_Record extracts_
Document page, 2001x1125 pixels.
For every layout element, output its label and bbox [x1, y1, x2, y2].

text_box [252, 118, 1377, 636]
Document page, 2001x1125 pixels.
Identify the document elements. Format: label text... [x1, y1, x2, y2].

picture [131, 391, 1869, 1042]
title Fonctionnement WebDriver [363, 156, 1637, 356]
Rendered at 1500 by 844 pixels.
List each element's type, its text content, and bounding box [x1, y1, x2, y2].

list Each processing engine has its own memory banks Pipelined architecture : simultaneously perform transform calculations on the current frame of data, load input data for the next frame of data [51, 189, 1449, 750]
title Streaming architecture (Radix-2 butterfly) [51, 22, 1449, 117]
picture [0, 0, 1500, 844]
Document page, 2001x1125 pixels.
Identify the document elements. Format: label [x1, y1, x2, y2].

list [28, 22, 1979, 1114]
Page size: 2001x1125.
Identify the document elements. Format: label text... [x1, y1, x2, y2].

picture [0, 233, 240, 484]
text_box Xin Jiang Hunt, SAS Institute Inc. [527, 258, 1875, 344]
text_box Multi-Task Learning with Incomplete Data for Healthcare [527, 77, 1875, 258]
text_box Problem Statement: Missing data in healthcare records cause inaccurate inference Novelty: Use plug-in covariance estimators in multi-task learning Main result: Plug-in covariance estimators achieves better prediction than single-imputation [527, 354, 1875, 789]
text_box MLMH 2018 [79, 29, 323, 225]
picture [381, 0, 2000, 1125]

_What the task requires_
Could you reproduce all of the entries exactly as they appear?

_Exercise answer_
Document page, 2001x1125 pixels.
For every layout element, output its label and bbox [x1, y1, x2, y2].

text_box [252, 118, 1377, 636]
Document page, 2001x1125 pixels.
Identify the document elements. Format: label text... [x1, y1, x2, y2].

picture [131, 391, 1869, 1042]
title Fonctionnement WebDriver [363, 156, 1637, 356]
Rendered at 1500 by 844 pixels.
List each element's type, its text content, and bounding box [x1, y1, x2, y2].

list Each processing engine has its own memory banks Pipelined architecture : simultaneously perform transform calculations on the current frame of data, load input data for the next frame of data [51, 189, 1449, 750]
title Streaming architecture (Radix-2 butterfly) [51, 22, 1449, 117]
picture [0, 0, 1500, 844]
Document page, 2001x1125 pixels.
Identify the document elements. Format: label [x1, y1, x2, y2].

list [28, 22, 1979, 1114]
Page size: 2001x1125.
Identify the document elements. Format: label text... [x1, y1, x2, y2].

picture [0, 233, 240, 484]
text_box Xin Jiang Hunt, SAS Institute Inc. [527, 258, 1875, 344]
text_box Multi-Task Learning with Incomplete Data for Healthcare [527, 77, 1875, 258]
text_box Problem Statement: Missing data in healthcare records cause inaccurate inference Novelty: Use plug-in covariance estimators in multi-task learning Main result: Plug-in covariance estimators achieves better prediction than single-imputation [527, 354, 1875, 789]
text_box MLMH 2018 [79, 29, 323, 225]
picture [381, 0, 2000, 1125]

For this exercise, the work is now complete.